-- start of Exercise data --

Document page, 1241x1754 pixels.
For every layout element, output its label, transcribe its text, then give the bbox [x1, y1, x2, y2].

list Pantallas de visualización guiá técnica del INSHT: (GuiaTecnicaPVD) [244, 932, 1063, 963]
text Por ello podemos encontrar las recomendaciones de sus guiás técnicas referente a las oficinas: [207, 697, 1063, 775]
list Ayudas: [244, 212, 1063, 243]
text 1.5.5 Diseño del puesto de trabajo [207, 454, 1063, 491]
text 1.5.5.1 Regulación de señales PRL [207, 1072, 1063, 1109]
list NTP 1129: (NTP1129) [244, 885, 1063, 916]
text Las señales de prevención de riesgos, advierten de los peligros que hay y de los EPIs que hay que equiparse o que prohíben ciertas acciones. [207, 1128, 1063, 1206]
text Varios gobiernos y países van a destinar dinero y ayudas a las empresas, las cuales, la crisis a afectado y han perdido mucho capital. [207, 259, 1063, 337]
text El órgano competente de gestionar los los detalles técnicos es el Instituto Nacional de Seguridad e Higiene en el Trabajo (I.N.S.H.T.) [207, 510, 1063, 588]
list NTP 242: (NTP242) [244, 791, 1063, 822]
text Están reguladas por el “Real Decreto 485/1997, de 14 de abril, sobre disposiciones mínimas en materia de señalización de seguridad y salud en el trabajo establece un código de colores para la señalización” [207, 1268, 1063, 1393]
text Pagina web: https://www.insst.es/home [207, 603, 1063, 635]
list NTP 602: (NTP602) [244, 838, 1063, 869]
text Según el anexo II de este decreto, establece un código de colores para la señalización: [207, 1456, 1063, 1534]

-- end of Exercise data --

How many rows above contain the string "establece"? Reply with the number alone.

Answer to this problem:
2